19 sene boyunca neredeyse çeyrek asırdır AKP ve onun iktidarda kalma savaşı ile dış politika perspektifi sürekli değişen bir ülkeyiz. Normalde ciddi ve kurumsal devletlerde (ki Türkiye 18. Yüzyıldan Devri - AKP'ye kadar dış politikada böyle bir ülkeydi) dış politika kolay kolay değişmez. Dış politikanın değişmesi için çok büyük öznel yahut nesnel değişiklikler gerekir. Coğrafi keşiflerin yapılması; sanayi devriminin hayata geçmesi; ateşli silahların yaygınlaşması ya da ihtilaller gibi durumlar birçok devletin dış politik duruşunun değişmesine sebep olmuştur. Kendi açımızdan bakarsak Osmanlı Devleti'nin fetih politikası; 17. yüzyıl sonundaki Viyana Bozgunu ile değişmiştir. Askeri üstünlüğü batıya karşı son bulmuş ve bu tarihten sonra savunma konumuna geçmiştir. Askeri durumunu düzeltme çalışmaları ise içeride birçok engel ile karşılaşmış ve sekteye uğramıştır. O günlerden Devri-AKP'ye kadar devleti yöneten akıl; uluslar arası denge politikası üzerine hareket ederek yorgun devleti büyük savaşlardan uzak tutmaya çalışmıştır. Bu politikadan vazgeçilip maceracı yaklaşımlara meyil edildiğinde; tarihimiz açısından büyük felaketler ile karşılaşılmıştır. Osmanlı Devleti yıkılarak yerine Türkiye Cumhuriyeti kurulduğunda hariciyemiz yani dış politik kurumlarımız aynen devam ettirilmiş ve Mustafa Kemal Türkiye'si de dış politik olarak "Yurtta barış; dünyada barış" ilkesini benimsemiştir.
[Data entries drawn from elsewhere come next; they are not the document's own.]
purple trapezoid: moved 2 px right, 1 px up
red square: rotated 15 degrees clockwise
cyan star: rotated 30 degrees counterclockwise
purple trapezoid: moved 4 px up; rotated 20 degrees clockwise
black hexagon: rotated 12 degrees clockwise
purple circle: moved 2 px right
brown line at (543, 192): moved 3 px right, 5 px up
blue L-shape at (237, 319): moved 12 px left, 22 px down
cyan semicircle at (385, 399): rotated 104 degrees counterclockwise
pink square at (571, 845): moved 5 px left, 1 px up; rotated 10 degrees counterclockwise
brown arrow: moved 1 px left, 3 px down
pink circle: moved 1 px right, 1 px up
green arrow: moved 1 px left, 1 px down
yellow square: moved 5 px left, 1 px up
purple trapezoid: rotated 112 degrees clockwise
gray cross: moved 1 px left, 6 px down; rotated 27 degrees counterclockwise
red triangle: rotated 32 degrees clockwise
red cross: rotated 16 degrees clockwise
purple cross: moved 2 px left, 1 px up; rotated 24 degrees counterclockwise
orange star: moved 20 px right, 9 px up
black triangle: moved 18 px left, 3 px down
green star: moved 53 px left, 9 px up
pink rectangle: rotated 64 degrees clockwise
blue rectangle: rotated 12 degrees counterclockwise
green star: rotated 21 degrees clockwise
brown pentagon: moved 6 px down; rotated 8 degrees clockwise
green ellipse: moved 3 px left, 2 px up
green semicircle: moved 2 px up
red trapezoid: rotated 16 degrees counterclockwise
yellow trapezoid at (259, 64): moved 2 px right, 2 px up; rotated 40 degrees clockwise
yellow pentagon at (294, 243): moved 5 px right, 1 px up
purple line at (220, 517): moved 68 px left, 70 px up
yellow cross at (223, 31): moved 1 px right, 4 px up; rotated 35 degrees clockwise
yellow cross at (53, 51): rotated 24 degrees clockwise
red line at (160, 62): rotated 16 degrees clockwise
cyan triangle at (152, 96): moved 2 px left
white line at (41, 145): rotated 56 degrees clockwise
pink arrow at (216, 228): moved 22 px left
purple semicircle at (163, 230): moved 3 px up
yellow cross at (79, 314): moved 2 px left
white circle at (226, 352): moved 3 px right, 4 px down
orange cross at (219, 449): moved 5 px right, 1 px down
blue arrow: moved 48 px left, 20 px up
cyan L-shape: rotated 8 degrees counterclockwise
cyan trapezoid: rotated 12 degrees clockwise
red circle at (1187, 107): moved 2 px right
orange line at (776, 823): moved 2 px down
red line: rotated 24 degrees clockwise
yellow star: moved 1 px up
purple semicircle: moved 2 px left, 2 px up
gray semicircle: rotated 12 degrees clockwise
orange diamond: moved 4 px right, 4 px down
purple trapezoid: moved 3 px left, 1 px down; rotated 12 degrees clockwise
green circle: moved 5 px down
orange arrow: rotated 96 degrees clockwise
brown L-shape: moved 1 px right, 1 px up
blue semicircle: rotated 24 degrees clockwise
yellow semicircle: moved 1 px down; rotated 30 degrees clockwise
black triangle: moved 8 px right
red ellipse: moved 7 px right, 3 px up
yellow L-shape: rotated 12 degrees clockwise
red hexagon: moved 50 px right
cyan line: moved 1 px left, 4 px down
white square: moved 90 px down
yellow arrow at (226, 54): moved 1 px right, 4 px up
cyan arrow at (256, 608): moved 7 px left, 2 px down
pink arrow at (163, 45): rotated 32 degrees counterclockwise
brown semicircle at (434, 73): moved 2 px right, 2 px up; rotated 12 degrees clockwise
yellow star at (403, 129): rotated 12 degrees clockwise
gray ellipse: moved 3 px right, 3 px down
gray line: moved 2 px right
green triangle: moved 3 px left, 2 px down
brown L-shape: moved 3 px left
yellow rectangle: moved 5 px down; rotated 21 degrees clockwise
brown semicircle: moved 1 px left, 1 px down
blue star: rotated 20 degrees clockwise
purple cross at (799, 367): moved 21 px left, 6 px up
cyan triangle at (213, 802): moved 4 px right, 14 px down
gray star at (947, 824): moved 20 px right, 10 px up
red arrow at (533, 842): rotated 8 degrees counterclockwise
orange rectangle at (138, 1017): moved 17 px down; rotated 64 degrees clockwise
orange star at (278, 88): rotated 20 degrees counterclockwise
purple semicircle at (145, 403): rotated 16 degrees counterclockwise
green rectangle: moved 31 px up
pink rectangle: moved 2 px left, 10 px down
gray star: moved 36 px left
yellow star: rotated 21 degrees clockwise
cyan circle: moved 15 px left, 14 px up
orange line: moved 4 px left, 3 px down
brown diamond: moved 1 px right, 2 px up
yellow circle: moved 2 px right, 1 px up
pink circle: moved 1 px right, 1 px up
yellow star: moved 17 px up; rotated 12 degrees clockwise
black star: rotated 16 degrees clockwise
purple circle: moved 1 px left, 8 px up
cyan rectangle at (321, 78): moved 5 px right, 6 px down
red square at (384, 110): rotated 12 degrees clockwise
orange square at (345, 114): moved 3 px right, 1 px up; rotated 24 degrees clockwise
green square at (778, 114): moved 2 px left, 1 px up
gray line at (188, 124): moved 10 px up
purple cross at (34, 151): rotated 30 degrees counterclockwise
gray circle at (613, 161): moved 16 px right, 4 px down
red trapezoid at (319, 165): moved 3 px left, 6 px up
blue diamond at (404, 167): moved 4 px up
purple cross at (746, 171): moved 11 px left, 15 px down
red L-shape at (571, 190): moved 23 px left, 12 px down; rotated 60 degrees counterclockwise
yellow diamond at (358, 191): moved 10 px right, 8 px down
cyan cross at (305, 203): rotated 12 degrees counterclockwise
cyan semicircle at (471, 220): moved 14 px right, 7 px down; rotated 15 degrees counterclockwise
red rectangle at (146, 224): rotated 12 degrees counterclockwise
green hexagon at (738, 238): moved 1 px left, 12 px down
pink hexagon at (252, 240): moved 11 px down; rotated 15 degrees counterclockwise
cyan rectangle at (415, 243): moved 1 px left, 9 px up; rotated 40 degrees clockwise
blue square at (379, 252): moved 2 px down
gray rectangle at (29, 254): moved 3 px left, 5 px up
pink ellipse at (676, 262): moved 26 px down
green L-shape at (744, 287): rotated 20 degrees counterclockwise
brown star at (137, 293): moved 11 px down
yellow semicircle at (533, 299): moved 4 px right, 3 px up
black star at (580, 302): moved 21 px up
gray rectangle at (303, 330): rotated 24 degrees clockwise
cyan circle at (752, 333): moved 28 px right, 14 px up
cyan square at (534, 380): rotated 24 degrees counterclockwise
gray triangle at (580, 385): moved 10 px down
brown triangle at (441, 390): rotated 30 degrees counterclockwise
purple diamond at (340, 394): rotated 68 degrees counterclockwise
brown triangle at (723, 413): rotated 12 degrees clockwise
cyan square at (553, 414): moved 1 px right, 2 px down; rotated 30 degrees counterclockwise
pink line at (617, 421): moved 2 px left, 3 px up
Bu ilke ve politik duruşun değişmesi için çok elzem öznel ve nesnel gerçekliklerin değişmesi gerekir. Buna yakın tarihimizden verilebilecek iki somut örneği şu şekilde sıralayabiliriz. Birinci olarak saldırgan Sovyet tehdidine karşın NATO'ya yani Kuzey Atlantik Paktına dahil olmak örnek gösterilebilir. İkinci olarak da Kıbrıs'daki soydaşlarımızın ve Doğu Akdeniz'deki çıkarlarımızın katledilmesine karşın gerçekleştirilen "Barış Harekatı"... Bu adımlar Türkiye Cumhuriyeti'nin gücü ile orantılı ve mantıklı adımlardır. Devri-AKP'de ise iç ve dış politika birbiri içine geçmiştir. AKP'nin iktidarını sürdürmesi ve içeride kitlesini konsolide edebilmesi için dış politika; bir takım yalanlar ve ergen imam hatipli hayalleri ile süslenmiş adeta "Düş Politika" haline getirilmiştir. Türkiye ekonomi olarak orta alt; askeri olarak ise orta üst seviyededir. Askeri gelenek, yetenek ve teknoloji olarak durduğumuz yerden uzakları görüp hedefleyebilsek de ekonomik ve reel politik olarak olduğumuz yerde durmak zorundayız. Tabi ki Türkiye Cumhuriyeti nüfuz, hinterland ve psikolojik olarak sınırlarından daha büyüktür. Ben de bu ülkenin bir vatandaşı olarak ülkemin etki alanının genişlemesini elbette ki isterim ama bunun yolu ve yöntemi "dünya lideriyiz" mavalları okumak yerine ülkemizi medeni dünyanın medeni bir ülkesi haline getirmekten geçer.
Dünyanın gerçek gündemini ve medeni alemi doğru anlamak ve uluslararası saygın kurumlar ile eşgüdüm odaklı çalışmak şu an için Türkiye'nin reel politik olarak yapacağı en akıllıca yol olacaktır. Bunun Türkiye'ye yabancı bir durum olmadığı İzmir'den bakılınca net olarak gözükmektedir aslında. Örneğin Dünya Kenti İzmir Viyonu; Türkiye'nin dünyaya açılan aydınlık penceresidir. Cittaslow gibi saygın bir organizasyona; ilk kabul edilen metropol kentin İzmir Büyükşehir Belediyesi olması; başta İzmirliler olarak tüm Türkiye'nin haklı gururudur. Sözün özü İzmir Büyükşehir Belediyesi; tarım ve çevre politikalarında olduğu gibi diplomasi ve uluslararası ilişkilerde de Türkiye'ye öncü olacaktır.